Duration of ILE Modules, Elapsed Time by ILE Procedure Name
If you're dealing with a complex ILE-bound program with 50 modules in it, often the problem isn't at all what you think it is - it's not the main core routines, it's those external things - those date routines, those format routines, whatever they might be. We want to identify the source of the problem within the operating system and code so we can focus our energy appropriately.
Here's another example (Figure 10) of routines that should be insignificant, but are actually the most significant part of the resource consumed.
There may not be one bad line of code after all, but there may be a bad subroutine. The subroutine is going back out and re-summarizing monthly sales totals across a detailed sales file. For example, you might want to summarize the sales totals for one region. Is the data pre-summarized so that this program can do a simple lookup, or does your program have to summarize massive amounts of data across all regions to get the small data set you need? Focus on finding a better way to have those subroutines perform, or replace them with more efficient ones.
We also want to minimize the calls to intensive routines, and pinpoint the sections in the code that need rework.
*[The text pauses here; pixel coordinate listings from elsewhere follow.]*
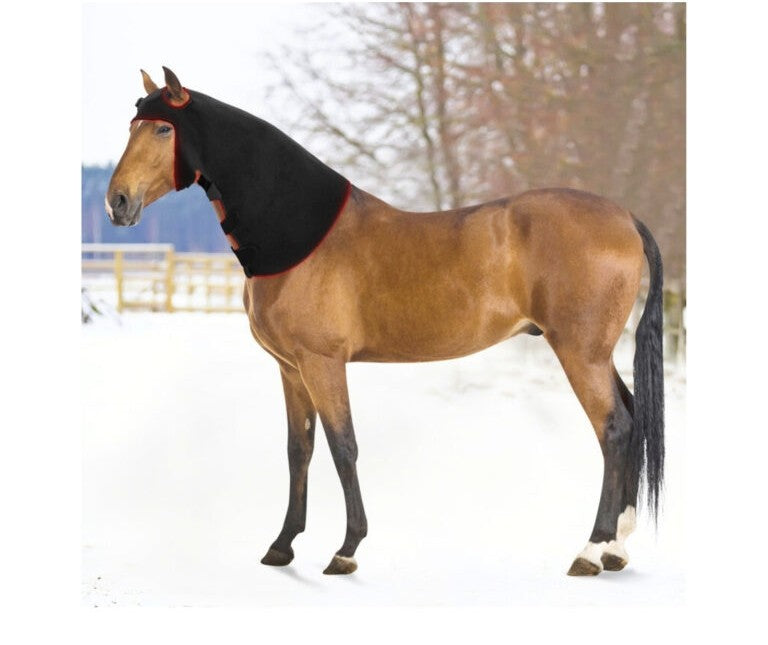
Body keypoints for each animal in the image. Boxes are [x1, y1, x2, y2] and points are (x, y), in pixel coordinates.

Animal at [105, 67, 664, 577]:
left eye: (162, 130)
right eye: (132, 125)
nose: (118, 202)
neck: (300, 234)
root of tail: (626, 218)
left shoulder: (323, 363)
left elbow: (343, 446)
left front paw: (346, 550)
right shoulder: (290, 368)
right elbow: (299, 450)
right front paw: (282, 546)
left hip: (579, 351)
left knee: (614, 429)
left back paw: (591, 550)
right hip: (595, 353)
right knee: (631, 418)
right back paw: (617, 548)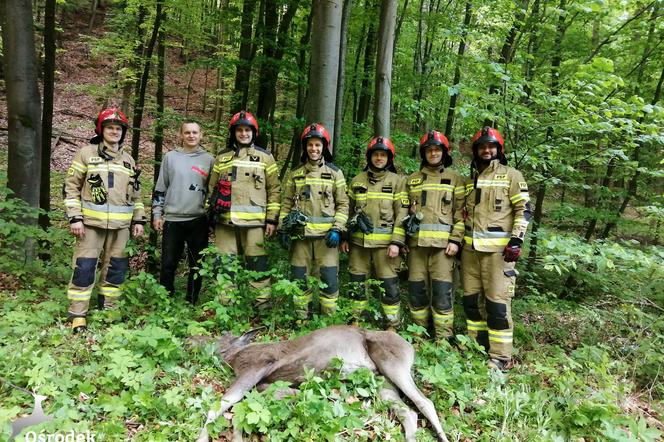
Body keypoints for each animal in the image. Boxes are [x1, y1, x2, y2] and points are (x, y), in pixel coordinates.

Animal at [195, 324, 448, 442]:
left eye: (221, 336)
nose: (192, 339)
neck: (233, 359)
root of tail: (411, 348)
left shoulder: (256, 366)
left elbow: (221, 404)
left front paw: (201, 437)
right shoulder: (267, 385)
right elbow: (242, 408)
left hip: (394, 364)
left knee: (424, 402)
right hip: (382, 381)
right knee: (408, 412)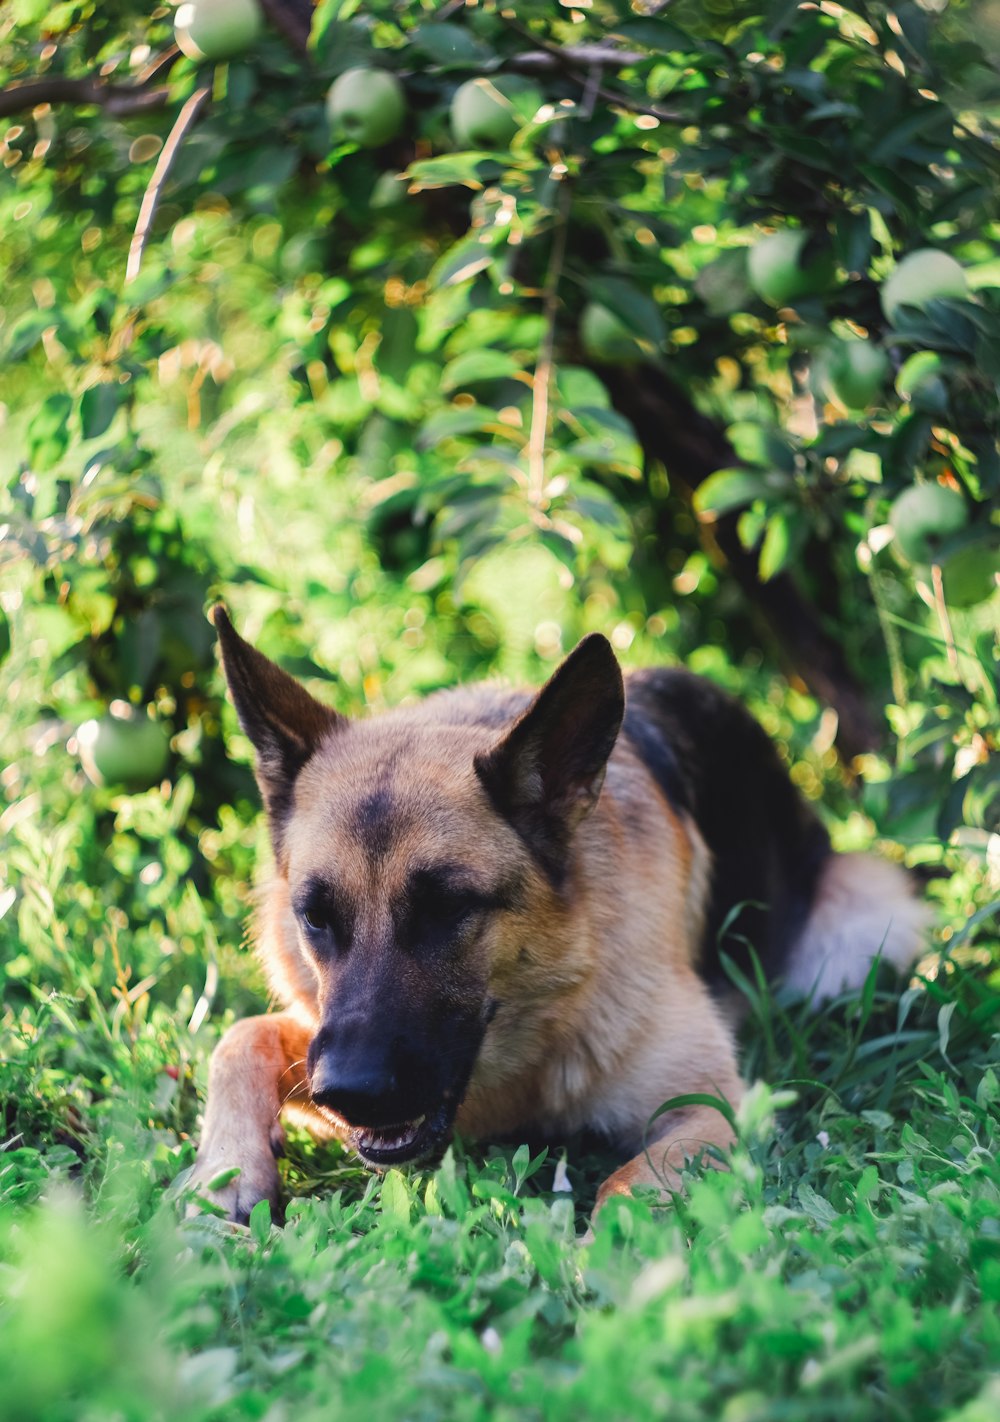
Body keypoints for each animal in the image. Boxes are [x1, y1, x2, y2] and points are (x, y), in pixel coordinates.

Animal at [193, 611, 933, 1222]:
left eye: (448, 908)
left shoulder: (712, 1110)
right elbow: (241, 1036)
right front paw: (223, 1173)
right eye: (316, 917)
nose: (348, 1092)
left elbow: (624, 1188)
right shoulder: (318, 1046)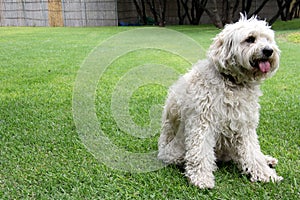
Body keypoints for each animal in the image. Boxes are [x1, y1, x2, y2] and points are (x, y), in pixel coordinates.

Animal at [158, 14, 282, 188]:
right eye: (250, 39)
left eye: (268, 39)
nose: (269, 51)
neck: (232, 83)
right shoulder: (203, 123)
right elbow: (200, 152)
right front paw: (201, 178)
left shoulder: (244, 125)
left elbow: (252, 152)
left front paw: (265, 174)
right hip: (175, 152)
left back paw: (267, 159)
Here's an example (Figure 11) of a FormatParameters procedure - which is simply the manipulation of parameters coming into the program - accounting for 43 percent of the duration of the job. The startup code, the stuff that should have been quick, is actually the biggest part of the process. The summarizing of sales data, the calculating of commissions and the generating of the report - the real work that needs to be done - is actually the smallest part of the process.
Hardware is becoming more compact, and does more work faster than ever. We spend vast amounts of money keeping it up to date, demanding that more power come in a smaller package. Yet, some of our applications are decidedly cluttered and inefficient. You wouldn't try running your company on hardware from 1989, so why is code of the same vintage still floating about in your system? Cutting the fat from those old routines will greatly increase the efficiency of your applications, and you'll finally see the performance you expect from your system.